Q&M Dental Group - Earnings disappointed; overpriced for low growth
- 4Q16 core net profit was disappointing. Our forecasts were already the lowest on the street, yet FY16 formed a mere 84% of our full-year forecasts.
- The miss came from higher costs. By segment, its core primary healthcare reported an 11% yoy PBT decline in FY16, while the distribution business sank into losses.
- Aidite was arguably the only bright spark (FY16 PBT +25% yoy), yet we expect less P&L contribution in FY17 as the group pares down its stake via a separate listing.
- We cut our EPS on weaker margins and deconsolidation of Aidite. Downgrade to Reduce with a lower target price of S$0.60.
4Q16 earnings were a big miss
- 4Q/FY16’s 761%/148% reported net profit growth was inflated, mostly lifted by a S$21.3m gain from the spin-off of Aidite.
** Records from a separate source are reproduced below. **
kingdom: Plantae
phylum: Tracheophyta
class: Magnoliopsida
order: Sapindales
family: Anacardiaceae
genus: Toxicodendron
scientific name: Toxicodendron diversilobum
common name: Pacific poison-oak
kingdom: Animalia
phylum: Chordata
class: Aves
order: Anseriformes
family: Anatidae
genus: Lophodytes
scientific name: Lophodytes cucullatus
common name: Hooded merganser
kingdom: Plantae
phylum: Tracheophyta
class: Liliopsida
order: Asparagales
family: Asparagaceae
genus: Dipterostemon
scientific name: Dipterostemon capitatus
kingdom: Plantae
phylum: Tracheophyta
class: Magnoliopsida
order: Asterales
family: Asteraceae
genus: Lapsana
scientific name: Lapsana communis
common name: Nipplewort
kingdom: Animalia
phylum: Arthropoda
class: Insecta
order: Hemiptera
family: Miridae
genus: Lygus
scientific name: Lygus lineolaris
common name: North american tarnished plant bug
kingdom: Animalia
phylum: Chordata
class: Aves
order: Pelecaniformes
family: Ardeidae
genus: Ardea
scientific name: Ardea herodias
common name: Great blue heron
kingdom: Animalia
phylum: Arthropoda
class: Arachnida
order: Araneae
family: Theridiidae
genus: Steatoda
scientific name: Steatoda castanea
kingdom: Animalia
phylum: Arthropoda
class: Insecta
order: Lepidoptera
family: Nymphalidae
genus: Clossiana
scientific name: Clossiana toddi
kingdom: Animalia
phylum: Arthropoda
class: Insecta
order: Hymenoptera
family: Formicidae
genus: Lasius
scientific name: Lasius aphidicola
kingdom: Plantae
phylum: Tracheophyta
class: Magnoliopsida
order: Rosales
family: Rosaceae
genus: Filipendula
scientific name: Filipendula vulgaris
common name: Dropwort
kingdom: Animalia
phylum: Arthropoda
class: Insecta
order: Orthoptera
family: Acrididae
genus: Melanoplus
This is a non-cash gain, essentially arising from a mark-to-market accounting treatment.
- To be fair, we make further adjustments to account for non-core expenses such as
- professional fees relating to the spin-off of Aidite and Aoxin and
- goodwill impairment.
- Nonetheless, FY16 core net profit was still a big miss and only formed 84%/79% of our/consensus full-year forecasts.
Missing estimates on the cost side
- The key deviation came from higher cost of sales, particularly from segments
- dental and medical clinics and
- dental equipment and supplies.
- FY16 PBT from dental and medical clinics declined 11% yoy, while the equipment and supplies distribution sank into PBT losses of S$1.8m (FY15: S$0.1m).
- Ex-Aidite’s spin-off gain, FY16 group PBT would have declined 16% yoy and 4Q16 would have reported a loss. Further adding back goodwill impairment (S$4.1m), 4Q/FY16 PBT would be a better +62%/+9%.
Goodwill impairment concerns
- While we exclude goodwill impairment when arriving at our core earnings and note that this is a non-cash treatment, we are nonetheless worried that this could be an early red flag.
- Furthermore, relative to the group’s FY16 core net profit of S$11.8m, the S$4.1m goodwill impairment is no small sum. We understand that the impairment is half related to its Malaysian equipment and supplies distribution business and half to acquired dental businesses in Singapore.
Higher final dividends offer scant consolation
- Final DPS of 0.7 Scts was declared, bringing total DPS for FY16 to 1.12 Scts (FY15: 0.84 Scts). While higher yoy, this translates into a yield of 1.5%, hardly anything to shout about.
- It announced a strategic review of its business. The company also appointed Religare to undertake a strategic review of its business. In a blue-sky scenario, we think this could be related to a potential takeover offer, which could lend share price support and be a risk to our downgrade.
Downgrade to Reduce with a lower target price of S$0.60
- Organic operations have clearly slowed down, forcing us to lower our FY17-18 EPS by 5-6%.
- We also grow concerned about the continued earnings disappointments and goodwill impairment. Hence, we now peg our TP to its small/mid-cap peers’ of 28x forward P/E (prev. 34.5x P/E, -1 s.d.), lowering it to S$0.60. Downgrade to Reduce from Hold.
- Currently trading at 36x CY17 P/E, the stock was not priced to disappointment.
- Upside risks include higher-than-expected realised gains from Aidite’s spin-off.